2. Lactic Acid Fermentation
Lactic acid fermentation encompasses two distinct methods of lactic acid production:
a. Homolactic Fermentation
This type exclusively produces lactic acid in the presence of homolactic LAB (lactic acid bacteria), such as Lactococcus, Enterococcus, Streptococcus, Pediococcus, and the group I lactobacilli spp.
b. Heterolactic Fermentation
Unlike homolactic fermentation, heterolactic fermentation results in the production of lactic acid along with other acids and alcohols. Heterolactic bacteria, including Leuconostoc, Oenococcus, Weissella, and group III lactobacilli spp., are responsible for this process.
3. Facultative Fermentation
Certain members of the Lactobacillus genus possess the ability to perform aerobic respiration, making them facultative anaerobes. This sets them apart from other members of the order, which are all aerotolerant. The utilization of oxygen enables these bacteria to cope with stress. Lactobacillus spp. are responsible for this fermentation.
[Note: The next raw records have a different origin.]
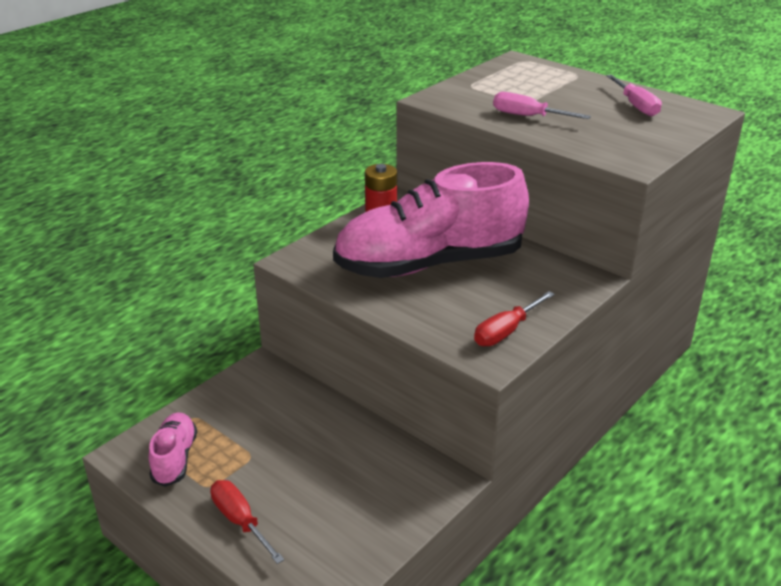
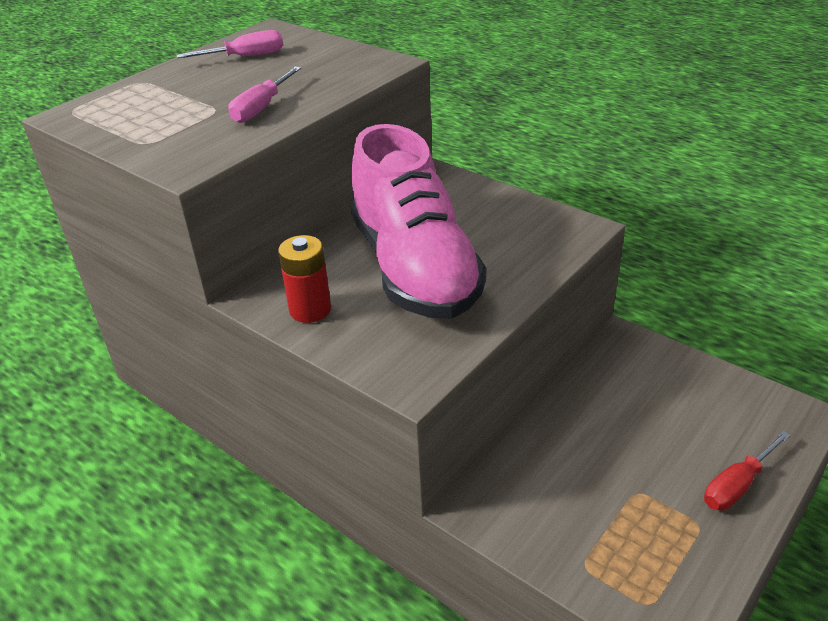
camera: 90 degrees left, 5 degrees up
pink shoe [149,412,197,487] -> none
red screwdriver [474,291,555,346] -> none

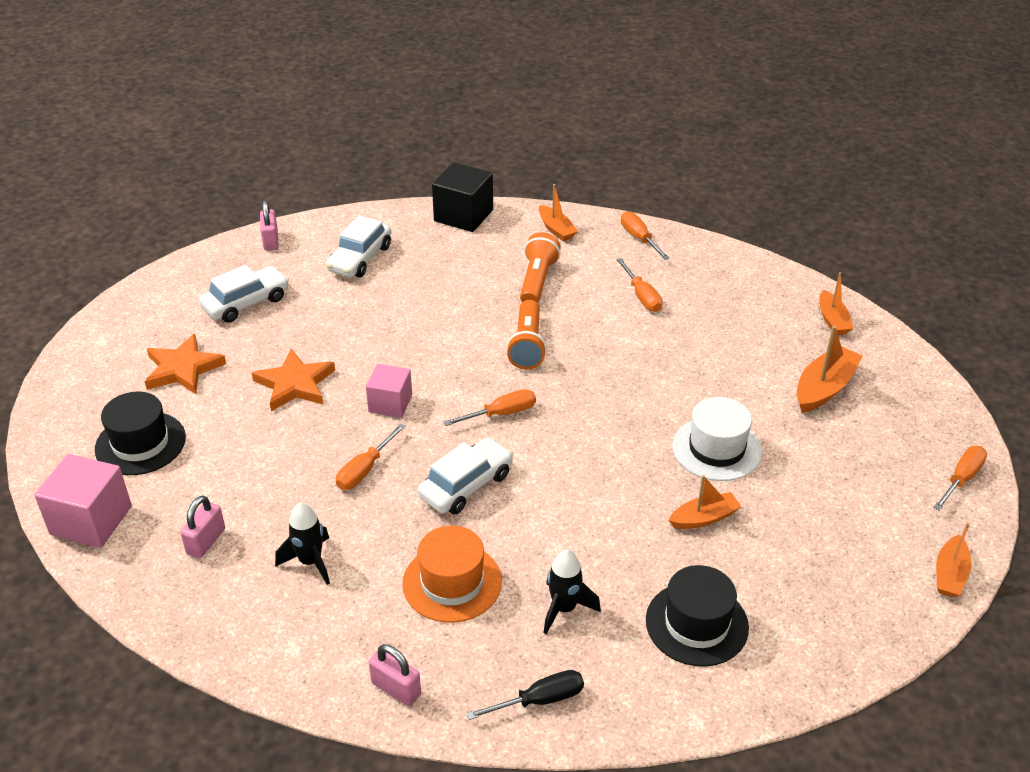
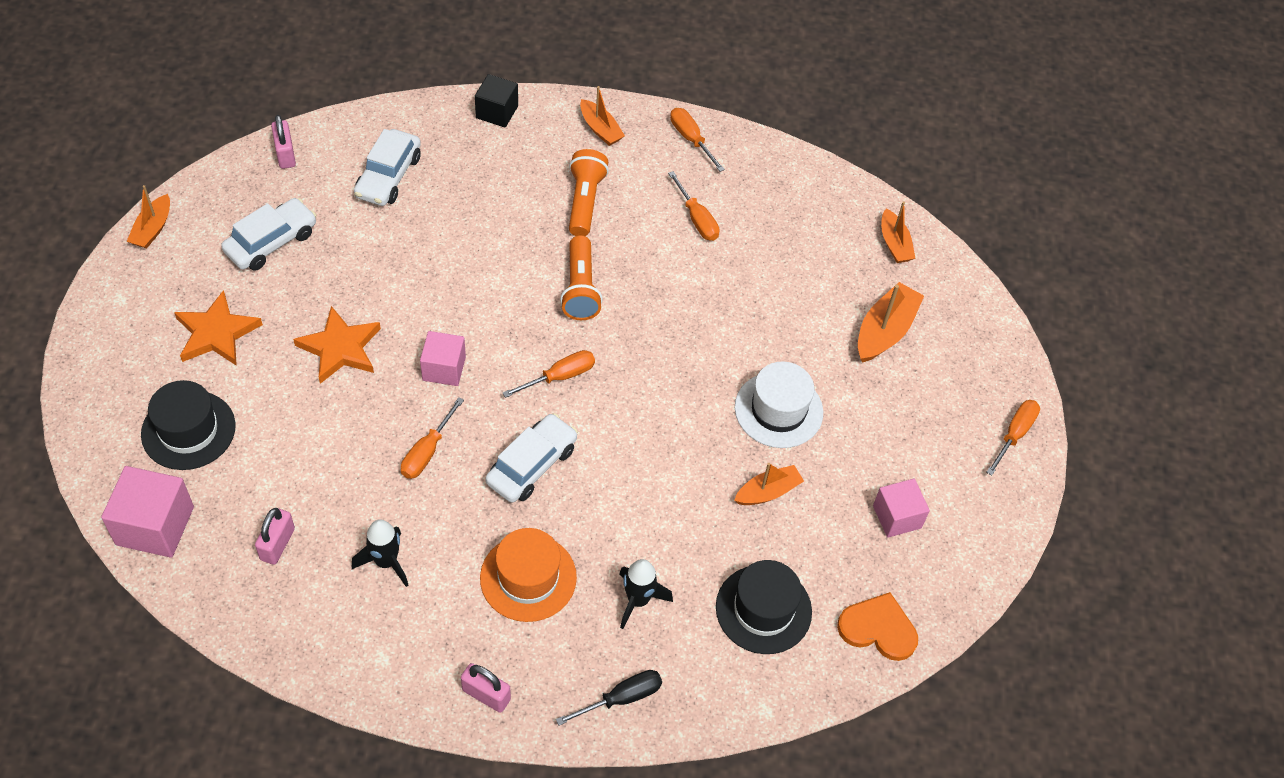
camera: 10 degrees left, 15 degrees up
black cube [432,162,493,232] -> black cube [475,74,518,128], size x0.66
orange boat [936,523,972,597] -> orange boat moved to [127,185,170,249]
none -> orange heart [837,592,918,661]
none -> pink cube [873,479,930,538]

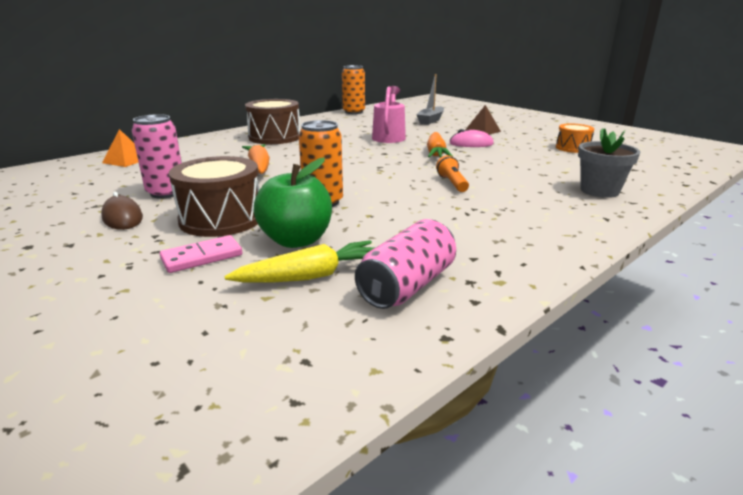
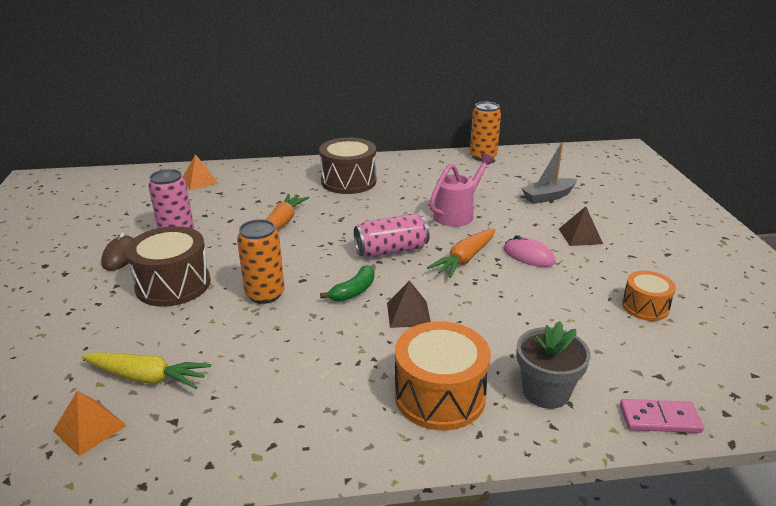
camera: 35 degrees right, 5 degrees up
pink domino [160,235,242,273] -> pink domino moved to [620,399,704,433]
green apple [254,157,332,248] -> none
pink can [355,219,456,309] -> pink can moved to [354,213,430,258]
orange flashlight [436,155,469,192] -> brown pyramid [387,280,431,328]
none -> orange pyramid [53,391,127,456]
none -> green banana [320,265,375,302]
none -> orange drum [395,321,491,430]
Microorganisms used in industrial fermentation
The most widely used fermented milk product yogurt or curd is made by introducing specific strains of bacteria, such as Lactobacillus bulgaricus and Streptococcus thermophilus, into milk. These bacteria ferment the lactose, creating the characteristic tangy flavour and creamy texture of yogurt.
Kefir is a cultured dairy product that originates from the Caucasus region. It is made by fermenting milk with kefir grains. Kefir has a unique effervescent quality and a slightly tangy taste. Like yogurt, kefir is rich in probiotics and offers potential digestive and immune system benefits.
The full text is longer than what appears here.